What to work on:
When you reach the line in the listing below that contains "fruit bowl: present [745,411,805,436]", begin returning lines exactly as written, and stop after the line that contains "potted plant: present [101,683,225,909]". Return no other lines.

Segment Open

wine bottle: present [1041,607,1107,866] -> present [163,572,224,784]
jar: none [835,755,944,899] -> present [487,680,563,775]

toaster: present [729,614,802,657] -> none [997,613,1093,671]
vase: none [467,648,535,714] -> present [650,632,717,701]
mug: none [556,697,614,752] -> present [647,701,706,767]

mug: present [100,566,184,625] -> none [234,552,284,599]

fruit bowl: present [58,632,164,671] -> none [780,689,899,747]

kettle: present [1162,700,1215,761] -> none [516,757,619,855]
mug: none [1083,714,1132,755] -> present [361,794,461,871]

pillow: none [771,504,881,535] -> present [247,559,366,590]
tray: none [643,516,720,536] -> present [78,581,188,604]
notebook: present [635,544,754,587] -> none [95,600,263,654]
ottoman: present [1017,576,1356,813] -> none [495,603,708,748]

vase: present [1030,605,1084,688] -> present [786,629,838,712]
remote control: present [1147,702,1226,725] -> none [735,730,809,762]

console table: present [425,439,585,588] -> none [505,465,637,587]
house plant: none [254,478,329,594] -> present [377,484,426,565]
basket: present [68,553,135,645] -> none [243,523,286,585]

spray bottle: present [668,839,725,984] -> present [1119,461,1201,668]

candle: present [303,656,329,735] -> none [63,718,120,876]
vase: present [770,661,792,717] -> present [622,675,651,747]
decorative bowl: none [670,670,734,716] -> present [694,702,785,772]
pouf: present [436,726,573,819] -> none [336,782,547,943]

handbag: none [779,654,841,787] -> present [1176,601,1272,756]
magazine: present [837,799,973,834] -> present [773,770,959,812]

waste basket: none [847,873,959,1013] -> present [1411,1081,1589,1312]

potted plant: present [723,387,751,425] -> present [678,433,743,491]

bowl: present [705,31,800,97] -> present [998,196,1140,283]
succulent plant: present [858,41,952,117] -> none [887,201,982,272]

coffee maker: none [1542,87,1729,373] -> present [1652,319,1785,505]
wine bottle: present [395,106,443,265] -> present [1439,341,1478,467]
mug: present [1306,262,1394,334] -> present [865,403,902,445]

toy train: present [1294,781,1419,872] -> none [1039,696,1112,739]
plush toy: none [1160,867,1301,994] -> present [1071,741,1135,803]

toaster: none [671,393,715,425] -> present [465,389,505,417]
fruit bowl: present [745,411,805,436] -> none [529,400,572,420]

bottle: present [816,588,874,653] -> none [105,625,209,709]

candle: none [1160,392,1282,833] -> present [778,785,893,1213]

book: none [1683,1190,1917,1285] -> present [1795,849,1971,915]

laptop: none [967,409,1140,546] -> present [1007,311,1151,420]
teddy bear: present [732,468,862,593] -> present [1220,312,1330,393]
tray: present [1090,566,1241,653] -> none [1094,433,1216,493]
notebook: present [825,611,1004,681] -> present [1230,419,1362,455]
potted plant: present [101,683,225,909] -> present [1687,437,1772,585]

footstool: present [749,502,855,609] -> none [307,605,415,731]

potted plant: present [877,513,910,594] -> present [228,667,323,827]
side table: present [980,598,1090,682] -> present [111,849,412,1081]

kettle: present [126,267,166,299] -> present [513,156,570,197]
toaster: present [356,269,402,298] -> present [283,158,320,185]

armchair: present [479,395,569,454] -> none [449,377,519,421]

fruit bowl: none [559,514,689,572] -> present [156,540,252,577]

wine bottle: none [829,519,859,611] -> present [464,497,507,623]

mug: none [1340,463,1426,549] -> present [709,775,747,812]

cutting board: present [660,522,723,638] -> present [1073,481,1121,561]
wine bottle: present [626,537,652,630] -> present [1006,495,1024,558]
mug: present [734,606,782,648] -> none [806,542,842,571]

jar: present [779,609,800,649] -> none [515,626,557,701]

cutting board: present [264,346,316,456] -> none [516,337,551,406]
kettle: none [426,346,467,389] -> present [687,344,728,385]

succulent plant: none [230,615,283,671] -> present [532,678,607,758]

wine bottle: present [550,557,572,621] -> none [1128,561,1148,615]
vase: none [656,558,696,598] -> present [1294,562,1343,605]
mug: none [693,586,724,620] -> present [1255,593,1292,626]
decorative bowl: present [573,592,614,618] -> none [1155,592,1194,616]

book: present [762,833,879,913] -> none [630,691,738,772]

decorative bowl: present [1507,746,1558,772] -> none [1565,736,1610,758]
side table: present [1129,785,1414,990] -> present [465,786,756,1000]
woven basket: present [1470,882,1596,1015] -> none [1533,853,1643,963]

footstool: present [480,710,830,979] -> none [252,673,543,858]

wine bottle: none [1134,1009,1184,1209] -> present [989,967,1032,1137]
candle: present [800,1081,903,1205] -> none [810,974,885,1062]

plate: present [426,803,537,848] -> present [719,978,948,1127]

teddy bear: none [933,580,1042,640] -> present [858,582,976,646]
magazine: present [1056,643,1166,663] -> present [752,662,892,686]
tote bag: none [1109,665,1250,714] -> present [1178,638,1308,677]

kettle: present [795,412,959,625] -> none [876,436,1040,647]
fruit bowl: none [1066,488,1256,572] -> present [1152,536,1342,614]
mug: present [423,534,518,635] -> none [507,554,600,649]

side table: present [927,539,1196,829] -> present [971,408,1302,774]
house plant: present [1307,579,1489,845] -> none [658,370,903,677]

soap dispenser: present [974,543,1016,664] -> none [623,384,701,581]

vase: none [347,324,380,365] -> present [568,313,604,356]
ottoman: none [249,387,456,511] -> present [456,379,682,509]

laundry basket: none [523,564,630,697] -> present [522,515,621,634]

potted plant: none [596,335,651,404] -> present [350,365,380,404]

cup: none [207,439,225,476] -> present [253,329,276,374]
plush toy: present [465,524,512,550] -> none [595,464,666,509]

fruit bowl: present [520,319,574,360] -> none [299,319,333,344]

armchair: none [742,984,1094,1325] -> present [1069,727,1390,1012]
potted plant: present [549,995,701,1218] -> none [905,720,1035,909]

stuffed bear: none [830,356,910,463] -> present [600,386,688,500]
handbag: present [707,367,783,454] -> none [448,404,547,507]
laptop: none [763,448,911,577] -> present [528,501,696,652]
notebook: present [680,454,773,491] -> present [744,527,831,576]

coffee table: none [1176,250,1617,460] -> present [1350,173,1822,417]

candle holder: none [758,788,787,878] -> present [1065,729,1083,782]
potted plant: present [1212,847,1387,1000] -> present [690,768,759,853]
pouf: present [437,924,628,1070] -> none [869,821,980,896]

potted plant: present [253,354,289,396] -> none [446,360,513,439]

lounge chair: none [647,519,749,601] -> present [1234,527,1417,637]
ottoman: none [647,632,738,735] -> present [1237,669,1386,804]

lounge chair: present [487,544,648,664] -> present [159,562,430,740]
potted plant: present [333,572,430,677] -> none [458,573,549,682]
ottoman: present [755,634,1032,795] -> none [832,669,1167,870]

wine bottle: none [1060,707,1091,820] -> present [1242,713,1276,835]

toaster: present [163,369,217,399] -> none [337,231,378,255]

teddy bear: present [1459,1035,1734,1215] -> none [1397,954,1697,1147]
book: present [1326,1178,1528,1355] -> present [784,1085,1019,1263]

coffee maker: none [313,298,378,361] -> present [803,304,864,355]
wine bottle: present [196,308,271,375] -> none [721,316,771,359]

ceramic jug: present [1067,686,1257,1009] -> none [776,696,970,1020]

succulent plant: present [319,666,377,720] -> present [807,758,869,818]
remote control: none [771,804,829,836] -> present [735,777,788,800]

Segment Closed

Task response:
fruit bowl: present [745,411,805,436] -> none [529,400,572,420]

bottle: present [816,588,874,653] -> none [105,625,209,709]

candle: none [1160,392,1282,833] -> present [778,785,893,1213]

book: none [1683,1190,1917,1285] -> present [1795,849,1971,915]

laptop: none [967,409,1140,546] -> present [1007,311,1151,420]
teddy bear: present [732,468,862,593] -> present [1220,312,1330,393]
tray: present [1090,566,1241,653] -> none [1094,433,1216,493]
notebook: present [825,611,1004,681] -> present [1230,419,1362,455]
potted plant: present [101,683,225,909] -> present [1687,437,1772,585]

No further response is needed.